Data Model

Introduction

The data model of Pegasus is a simple Key-Value model, it does not support complex schemas. However, to enhance its expressive power, Key is split into HashKey and SortKey, namely composite key ([HashKey, SortKey] ->Value), which is similar to DynamoDB’s composite primary key.

HashKey

Byte string. Similar to the partition key in DynamoDB, HashKey is used to calculate which partition (a.k.a. shard) the data belongs to. Pegasus uses a specific hash function to calculate the hash value for a HashKey, and then modulo the number of partitions to obtain the Partition ID for the data. Therefore, data with the same HashKey is always stored in the same partition.

Note: On the C++ client side, the HashKey length limit is 64KB. On the Java client side, if WriteLimiter is enabled, then the limit is 1KB. On the server side, since Pegasus 2.0.0, if [replication]max_allowed_write_size is set as non-zero, limit the size of the entire request packet to this value, defaulting to 1MB.

SortKey

Byte string. Similar to the sort key in DynamoDB, SortKey is used for sorting data within a partition. In fact, when storing data internally in RocksDB, we concatenate HashKey and SortKey as the keys of RocksDB.

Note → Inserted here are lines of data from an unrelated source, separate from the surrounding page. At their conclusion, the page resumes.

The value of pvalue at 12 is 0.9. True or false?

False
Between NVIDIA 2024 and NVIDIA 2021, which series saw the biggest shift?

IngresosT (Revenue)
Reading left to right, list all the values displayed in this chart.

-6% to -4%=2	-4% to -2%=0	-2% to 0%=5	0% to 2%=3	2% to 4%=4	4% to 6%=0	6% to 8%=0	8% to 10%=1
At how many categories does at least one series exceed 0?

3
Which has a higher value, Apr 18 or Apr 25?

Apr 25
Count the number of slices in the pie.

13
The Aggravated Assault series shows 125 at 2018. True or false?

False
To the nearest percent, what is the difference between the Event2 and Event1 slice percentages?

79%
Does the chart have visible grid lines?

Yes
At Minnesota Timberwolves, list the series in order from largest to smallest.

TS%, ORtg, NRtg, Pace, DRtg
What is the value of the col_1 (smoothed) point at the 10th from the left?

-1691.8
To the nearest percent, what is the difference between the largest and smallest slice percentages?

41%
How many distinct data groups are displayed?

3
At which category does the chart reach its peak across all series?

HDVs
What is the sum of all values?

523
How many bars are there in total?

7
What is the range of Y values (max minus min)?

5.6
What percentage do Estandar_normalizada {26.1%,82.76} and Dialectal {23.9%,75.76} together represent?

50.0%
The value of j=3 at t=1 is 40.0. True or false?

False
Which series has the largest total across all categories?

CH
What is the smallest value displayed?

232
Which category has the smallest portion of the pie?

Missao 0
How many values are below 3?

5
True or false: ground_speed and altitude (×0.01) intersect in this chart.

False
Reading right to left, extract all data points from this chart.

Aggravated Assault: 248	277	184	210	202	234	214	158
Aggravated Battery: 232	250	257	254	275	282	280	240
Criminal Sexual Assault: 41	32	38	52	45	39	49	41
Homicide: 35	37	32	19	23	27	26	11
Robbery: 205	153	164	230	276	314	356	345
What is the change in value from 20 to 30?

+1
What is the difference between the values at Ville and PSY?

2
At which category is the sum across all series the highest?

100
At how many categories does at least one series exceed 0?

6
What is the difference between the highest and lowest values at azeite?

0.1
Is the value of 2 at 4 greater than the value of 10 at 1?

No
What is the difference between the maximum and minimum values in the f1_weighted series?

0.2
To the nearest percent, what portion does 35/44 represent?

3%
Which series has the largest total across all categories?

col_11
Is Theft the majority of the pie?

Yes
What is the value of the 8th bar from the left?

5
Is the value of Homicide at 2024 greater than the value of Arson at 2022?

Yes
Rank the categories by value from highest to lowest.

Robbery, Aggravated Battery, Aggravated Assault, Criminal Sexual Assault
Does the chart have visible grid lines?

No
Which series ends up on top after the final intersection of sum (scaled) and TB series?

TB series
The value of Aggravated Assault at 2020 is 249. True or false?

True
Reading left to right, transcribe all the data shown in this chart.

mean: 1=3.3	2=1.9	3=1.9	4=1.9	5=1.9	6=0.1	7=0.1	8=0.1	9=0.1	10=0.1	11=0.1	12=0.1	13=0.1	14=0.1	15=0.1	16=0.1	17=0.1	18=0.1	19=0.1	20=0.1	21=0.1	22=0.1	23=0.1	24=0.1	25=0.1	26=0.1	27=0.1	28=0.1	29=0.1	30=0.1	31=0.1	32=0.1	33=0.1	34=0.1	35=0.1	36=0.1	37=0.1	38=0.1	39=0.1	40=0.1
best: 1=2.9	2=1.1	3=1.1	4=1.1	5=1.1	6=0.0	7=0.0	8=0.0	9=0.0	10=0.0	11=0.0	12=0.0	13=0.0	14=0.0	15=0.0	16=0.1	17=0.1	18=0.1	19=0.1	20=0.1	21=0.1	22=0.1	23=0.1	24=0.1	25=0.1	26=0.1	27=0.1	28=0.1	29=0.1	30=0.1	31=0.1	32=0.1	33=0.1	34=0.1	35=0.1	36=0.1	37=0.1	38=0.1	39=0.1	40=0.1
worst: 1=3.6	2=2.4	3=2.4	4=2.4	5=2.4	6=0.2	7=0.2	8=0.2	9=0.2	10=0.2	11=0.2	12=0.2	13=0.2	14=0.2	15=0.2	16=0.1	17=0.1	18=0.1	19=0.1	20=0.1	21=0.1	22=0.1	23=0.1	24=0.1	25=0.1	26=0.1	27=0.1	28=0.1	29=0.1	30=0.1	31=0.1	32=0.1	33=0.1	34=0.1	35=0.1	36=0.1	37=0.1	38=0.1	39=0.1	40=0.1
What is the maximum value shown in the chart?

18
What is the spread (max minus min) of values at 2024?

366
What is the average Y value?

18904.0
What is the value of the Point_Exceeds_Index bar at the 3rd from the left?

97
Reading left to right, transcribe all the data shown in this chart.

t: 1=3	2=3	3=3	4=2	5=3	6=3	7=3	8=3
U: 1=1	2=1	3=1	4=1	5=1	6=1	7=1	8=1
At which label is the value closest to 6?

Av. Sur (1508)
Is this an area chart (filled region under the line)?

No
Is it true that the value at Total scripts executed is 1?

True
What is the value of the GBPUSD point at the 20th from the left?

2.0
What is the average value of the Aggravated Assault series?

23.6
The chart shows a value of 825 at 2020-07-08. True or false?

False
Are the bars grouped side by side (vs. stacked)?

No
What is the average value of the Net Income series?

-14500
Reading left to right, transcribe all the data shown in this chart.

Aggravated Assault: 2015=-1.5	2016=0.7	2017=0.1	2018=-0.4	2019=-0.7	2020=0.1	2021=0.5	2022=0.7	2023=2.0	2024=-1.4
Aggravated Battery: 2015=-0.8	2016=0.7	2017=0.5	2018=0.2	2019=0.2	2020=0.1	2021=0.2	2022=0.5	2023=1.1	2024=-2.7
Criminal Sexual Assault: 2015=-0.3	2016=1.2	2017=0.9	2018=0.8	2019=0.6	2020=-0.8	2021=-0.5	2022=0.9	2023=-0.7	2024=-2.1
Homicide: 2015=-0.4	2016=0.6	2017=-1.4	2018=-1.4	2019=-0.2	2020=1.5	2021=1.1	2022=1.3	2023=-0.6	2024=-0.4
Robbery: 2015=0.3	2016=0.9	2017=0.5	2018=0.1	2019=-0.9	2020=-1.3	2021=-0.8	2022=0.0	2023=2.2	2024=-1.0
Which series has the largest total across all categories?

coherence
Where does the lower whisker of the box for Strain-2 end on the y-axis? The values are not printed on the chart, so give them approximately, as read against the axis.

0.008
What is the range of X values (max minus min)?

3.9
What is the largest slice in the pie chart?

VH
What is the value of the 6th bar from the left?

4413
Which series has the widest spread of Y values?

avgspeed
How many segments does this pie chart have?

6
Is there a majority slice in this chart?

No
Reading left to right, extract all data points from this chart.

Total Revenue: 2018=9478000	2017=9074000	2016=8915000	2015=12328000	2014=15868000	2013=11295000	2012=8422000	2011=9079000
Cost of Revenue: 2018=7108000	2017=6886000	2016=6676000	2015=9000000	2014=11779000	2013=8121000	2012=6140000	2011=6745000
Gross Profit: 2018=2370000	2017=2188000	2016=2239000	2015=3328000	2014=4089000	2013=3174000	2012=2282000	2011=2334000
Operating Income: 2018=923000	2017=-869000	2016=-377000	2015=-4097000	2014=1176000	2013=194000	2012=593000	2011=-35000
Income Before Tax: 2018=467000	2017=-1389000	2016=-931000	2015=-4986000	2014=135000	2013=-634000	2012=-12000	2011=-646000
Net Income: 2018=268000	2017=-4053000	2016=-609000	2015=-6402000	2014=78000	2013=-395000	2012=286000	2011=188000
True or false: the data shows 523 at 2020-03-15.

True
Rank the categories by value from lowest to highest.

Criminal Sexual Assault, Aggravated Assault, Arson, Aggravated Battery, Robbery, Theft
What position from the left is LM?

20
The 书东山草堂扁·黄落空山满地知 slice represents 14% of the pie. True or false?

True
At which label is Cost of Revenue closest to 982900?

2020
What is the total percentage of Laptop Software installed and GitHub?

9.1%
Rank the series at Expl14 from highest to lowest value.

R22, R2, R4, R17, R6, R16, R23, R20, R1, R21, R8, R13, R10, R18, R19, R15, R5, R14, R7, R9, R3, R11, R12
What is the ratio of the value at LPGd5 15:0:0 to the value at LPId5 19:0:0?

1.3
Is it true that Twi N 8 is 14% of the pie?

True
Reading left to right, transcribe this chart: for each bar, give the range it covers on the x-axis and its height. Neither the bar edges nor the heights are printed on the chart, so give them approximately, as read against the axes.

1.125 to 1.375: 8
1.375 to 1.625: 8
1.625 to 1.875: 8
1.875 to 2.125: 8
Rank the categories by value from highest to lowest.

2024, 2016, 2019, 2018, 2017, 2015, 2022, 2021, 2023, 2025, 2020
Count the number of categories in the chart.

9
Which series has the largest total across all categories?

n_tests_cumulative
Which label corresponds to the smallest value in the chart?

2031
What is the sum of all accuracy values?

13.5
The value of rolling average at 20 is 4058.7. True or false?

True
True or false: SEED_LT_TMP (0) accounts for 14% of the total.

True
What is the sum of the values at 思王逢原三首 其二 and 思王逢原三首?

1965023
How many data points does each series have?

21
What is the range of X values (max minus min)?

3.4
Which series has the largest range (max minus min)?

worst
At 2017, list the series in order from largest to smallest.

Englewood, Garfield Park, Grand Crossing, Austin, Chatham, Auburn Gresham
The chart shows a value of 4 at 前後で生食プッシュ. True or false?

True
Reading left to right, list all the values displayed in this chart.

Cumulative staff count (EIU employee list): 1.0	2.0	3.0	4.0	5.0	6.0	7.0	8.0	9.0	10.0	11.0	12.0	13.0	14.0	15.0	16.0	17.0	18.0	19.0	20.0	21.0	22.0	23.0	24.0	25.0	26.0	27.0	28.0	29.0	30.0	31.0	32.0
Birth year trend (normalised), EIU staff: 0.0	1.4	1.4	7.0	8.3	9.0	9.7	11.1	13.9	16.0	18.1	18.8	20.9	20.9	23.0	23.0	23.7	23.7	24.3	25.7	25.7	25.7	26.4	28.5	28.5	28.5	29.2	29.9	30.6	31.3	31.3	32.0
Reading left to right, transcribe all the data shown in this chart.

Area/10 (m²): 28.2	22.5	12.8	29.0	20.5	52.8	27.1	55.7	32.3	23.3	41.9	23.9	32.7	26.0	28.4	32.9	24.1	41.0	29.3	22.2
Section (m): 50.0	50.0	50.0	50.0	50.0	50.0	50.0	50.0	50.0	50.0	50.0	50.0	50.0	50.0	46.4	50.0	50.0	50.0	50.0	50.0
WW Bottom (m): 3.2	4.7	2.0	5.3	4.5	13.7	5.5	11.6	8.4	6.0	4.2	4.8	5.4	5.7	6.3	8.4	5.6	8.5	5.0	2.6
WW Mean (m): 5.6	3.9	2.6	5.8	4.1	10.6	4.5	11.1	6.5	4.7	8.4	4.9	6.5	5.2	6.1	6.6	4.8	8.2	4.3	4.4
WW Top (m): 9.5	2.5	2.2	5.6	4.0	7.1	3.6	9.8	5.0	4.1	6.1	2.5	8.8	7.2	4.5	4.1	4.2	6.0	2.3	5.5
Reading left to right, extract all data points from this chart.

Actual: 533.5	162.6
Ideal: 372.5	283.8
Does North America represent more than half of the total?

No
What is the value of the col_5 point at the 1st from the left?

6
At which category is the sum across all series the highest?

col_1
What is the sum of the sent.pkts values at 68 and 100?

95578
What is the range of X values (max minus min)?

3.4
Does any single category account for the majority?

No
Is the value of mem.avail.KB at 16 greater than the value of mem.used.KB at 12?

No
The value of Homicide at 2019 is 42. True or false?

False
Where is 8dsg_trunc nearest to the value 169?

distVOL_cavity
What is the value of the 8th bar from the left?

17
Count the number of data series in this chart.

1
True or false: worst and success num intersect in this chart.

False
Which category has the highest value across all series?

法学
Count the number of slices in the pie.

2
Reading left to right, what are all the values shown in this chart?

Note: On the C++ client side, there is no limit to the length of SortKey. On the Java client side, if WriteLimiter is enabled, then the limit is 1KB. On the server side, since Pegasus 2.0.0, if [replication]max_allowed_write_size is set as non-zero, limit the size of the entire request packet to this value, defaulting to 1MB.

Value

Byte string.

Note: On the C++ client side, there is no limit to the length of the Value. On the Java client side, if WriteLimiter is enabled, then the limit is 400KB. On the server side, since Pegasus 2.0.0, if [replication]max_allowed_write_size is set as non-zero, limit the size of the entire request packet to this value, defaulting to 1MB.

pegasus-data-model

Pegasus vs. HBase

Although Pegasus is not as semantically rich as HBase’s tabular model, it can still meet most applications’ needs, thanks to its HashKey+SortKey combination key design. For example, users can treat HashKey as a row key and SortKey as an attribute name or column name, so that multiple data of the same HashKey can be viewed as one row, which can also express the concept of row in HBase. Taking this into consideration, Pegasus not only provides the get/set/del interface for accessing individual data, but also provides the multi_get/multi_set/multi_del interfaces for accessing batch data in the same HashKey, and these interfaces provide single line atomic semantics, making it convenient for users to use.

pegasus-data-model

Pegasus vs. Redis

Although Pegasus does not support rich data structures such as List/Set/Hash like Redis, users can still use Pegasus to implement similar semantics. For example, users can equate HashKey with Redis’ key and use SortKey as the field of Hash (or member of Set) to implement Hash in Redis.